- Babatpur Village location on Varanasi district map Babatpur Babatpur (Uttar Pradesh) Babatpur Babatpur (India)
- Coordinates: 25°27′13″N 82°52′45″E﻿ / ﻿25.453544°N 82.879143°E
- Country: India
- State: Uttar Pradesh
- District: Varanasi district
- Tehsil: Pindra
- Elevation: 83.012 m (272.35 ft)

Population (2011)
- • Total: 2,293

Languages
- • Official: Hindi
- Time zone: UTC+5:30 (IST)
- Postal code: 221206
- Telephone code: +91-542
- Vehicle registration: UP65 XXXX
- Village code: 208723
- Lok Sabha constituency: Varanasi
- Vidhan Sabha constituency: Pindra

= Babatpur =

Babatpur is a village, near Varanasi city in Pindra Tehsil of Varanasi district in the Indian state of Uttar Pradesh. The village falls under gram panchayat by the same name as the village. The village also houses Lal Bahadur Shastri Airport (a.k.a. Babatpur Airport) which serves Varanasi district. The village is about 26 kilometers North-West of Varanasi city, 260 kilometers South-East of state capital Lucknow and 797 kilometers South-East of the national capital New Delhi.

==Demography==
Babatpur has a total population of 2,293 people amongst 339 families.
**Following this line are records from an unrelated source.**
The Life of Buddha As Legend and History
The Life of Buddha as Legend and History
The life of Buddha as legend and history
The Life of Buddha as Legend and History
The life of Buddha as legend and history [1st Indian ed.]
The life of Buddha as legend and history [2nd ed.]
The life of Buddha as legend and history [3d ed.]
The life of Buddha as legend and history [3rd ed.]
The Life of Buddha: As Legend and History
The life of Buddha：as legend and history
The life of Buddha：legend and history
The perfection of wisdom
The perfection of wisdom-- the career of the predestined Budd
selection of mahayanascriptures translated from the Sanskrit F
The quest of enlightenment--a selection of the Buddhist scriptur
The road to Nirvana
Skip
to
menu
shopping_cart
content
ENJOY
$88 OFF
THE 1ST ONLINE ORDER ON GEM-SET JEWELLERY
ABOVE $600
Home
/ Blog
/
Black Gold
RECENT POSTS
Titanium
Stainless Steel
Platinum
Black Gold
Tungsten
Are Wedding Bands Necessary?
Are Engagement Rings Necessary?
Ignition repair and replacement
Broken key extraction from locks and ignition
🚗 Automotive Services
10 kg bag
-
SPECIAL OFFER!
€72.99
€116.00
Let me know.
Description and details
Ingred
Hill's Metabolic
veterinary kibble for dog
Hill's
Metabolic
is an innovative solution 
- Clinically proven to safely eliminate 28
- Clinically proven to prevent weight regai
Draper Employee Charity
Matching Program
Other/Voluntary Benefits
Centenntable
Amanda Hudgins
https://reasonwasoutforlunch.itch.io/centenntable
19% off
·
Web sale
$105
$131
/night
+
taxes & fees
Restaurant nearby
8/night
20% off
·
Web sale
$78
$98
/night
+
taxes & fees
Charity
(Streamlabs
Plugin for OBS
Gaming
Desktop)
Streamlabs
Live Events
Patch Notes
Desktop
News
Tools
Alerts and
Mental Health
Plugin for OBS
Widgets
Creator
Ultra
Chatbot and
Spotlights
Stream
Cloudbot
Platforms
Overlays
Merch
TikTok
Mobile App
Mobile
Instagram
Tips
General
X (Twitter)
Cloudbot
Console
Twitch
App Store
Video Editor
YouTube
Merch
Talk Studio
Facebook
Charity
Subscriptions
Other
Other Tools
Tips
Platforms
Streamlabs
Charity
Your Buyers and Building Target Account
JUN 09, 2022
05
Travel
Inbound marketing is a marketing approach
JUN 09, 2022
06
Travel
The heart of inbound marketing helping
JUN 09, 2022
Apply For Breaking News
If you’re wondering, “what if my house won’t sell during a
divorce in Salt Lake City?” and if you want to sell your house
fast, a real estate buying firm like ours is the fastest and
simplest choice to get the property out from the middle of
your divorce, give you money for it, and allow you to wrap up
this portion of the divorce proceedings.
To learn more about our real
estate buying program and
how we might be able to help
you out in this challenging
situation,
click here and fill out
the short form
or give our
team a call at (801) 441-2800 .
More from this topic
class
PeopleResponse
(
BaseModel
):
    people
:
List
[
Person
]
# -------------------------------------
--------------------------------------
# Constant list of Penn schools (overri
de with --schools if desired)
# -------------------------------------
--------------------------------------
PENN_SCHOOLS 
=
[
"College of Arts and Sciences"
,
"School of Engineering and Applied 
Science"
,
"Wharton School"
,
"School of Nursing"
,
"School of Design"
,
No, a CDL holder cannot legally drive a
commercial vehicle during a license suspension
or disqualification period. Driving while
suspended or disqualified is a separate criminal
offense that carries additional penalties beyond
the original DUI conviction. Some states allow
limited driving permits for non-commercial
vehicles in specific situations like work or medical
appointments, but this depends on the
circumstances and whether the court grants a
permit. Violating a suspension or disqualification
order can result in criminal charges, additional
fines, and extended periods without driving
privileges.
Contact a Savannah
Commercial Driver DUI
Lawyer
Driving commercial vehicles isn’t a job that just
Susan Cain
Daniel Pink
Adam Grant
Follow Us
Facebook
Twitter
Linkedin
Sex ratio of the village is 897 and child sex ratio is 811. Uttar Pradesh state average for both ratios is 912 and 902 respectively.
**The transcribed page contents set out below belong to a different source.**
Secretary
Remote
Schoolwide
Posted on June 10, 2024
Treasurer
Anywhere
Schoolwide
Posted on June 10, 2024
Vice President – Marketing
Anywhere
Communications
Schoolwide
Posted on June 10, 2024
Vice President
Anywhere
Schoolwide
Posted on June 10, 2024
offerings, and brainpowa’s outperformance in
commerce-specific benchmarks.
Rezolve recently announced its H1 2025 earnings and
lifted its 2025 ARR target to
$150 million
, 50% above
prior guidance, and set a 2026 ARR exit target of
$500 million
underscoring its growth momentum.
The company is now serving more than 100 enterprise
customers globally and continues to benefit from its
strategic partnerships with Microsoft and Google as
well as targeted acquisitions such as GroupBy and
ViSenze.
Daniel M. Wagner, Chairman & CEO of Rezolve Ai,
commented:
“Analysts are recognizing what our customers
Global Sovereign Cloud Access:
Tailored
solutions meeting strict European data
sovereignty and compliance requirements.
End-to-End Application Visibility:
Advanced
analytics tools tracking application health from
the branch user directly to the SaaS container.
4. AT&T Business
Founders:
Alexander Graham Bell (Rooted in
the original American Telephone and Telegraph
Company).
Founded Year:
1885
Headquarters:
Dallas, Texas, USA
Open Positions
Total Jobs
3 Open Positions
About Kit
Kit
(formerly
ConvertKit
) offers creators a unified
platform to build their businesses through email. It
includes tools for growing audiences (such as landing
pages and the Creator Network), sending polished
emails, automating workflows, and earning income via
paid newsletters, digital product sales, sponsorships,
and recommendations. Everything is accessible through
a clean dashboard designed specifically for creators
| Details | Male | Female | Total | Comments |
| Number of houses | - | - | 339 | (census 2011) |
| Adult | 1,003 | 921 | 1,924 |
| Children (0–6 years) | 206 | 167 | 373 |
| Total population | 1,209 | 1,084 | 2,297 |
| Literacy | 87.94% | 66.30% | 77.60% |

==Transportation==
Babatpur can be accessed by air (Lal Bahadur Shastri Airport), train (Babatpur railway station) and by road. Nearest operational airports are Varanasi airport (0.5 kilometer) and Allahabad Airports (137 kilometres West).

==See also==

- Pindra Tehsil
- Pindra (Assembly constituency)

==Notes==
- All demographic data is based on 2011 Census of India.